With the US now seemingly on its side after the visit of Imran Khan to the US and an understanding emerging on Islamabad helping Washington with its withdrawal from Afghanistan, Islamabad could have calculated that this is the right time to convey to New Delhi that the effect of India’s Balakot strike has worn off, say analysts. Post the strike on the Balakot terror camp on 26 February, there was a thinking that the paradigm of dealing with terrorism emanating from Pakistan has changed. Now with the US seemingly in Pakistan’s corner, the thinking in Islamabad may be that the time is right to test India’s resolve on dealing with terrorism yet again.
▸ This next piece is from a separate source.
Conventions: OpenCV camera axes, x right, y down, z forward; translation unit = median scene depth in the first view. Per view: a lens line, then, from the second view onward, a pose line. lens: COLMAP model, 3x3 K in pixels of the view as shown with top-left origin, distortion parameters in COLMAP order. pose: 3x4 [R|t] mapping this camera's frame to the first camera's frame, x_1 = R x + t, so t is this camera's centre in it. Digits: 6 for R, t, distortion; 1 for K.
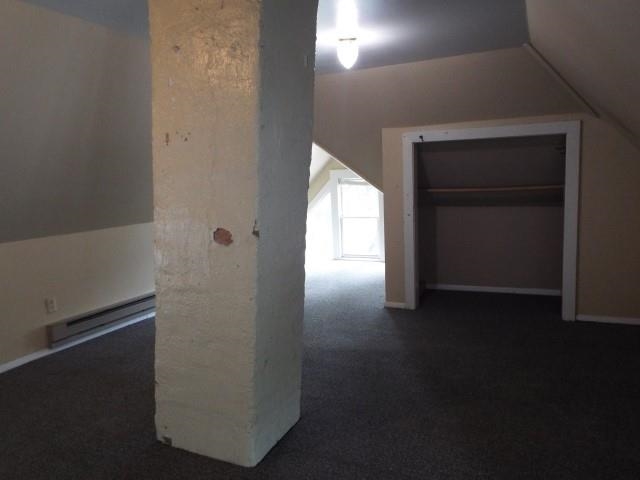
lens RADIAL K [[469.2, 0, 324.5], [0, 469.2, 235.4], [0, 0, 1]] dist [-0.006126, 0.005674]
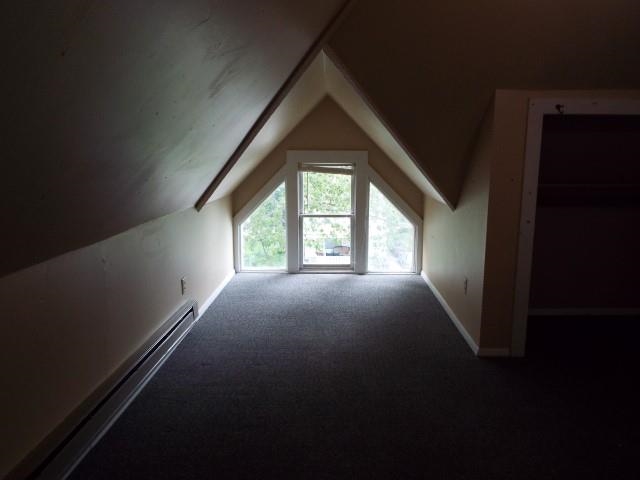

If there is an incident that warrants an Indian reaction, Pakistan could always seek international support to quell tension. The incidents on the border, including the action by the Pakistan border action team, comprising army regulars and terrorists, aiming to ambush Indian troops on patrol along the LoC, could be a way of “conveying to New Delhi that they (Pakistan) are not intimidated by Balakot," now that the US-Pakistan dynamic seems to have changed, said former foreign secretary Kanwal Sibal.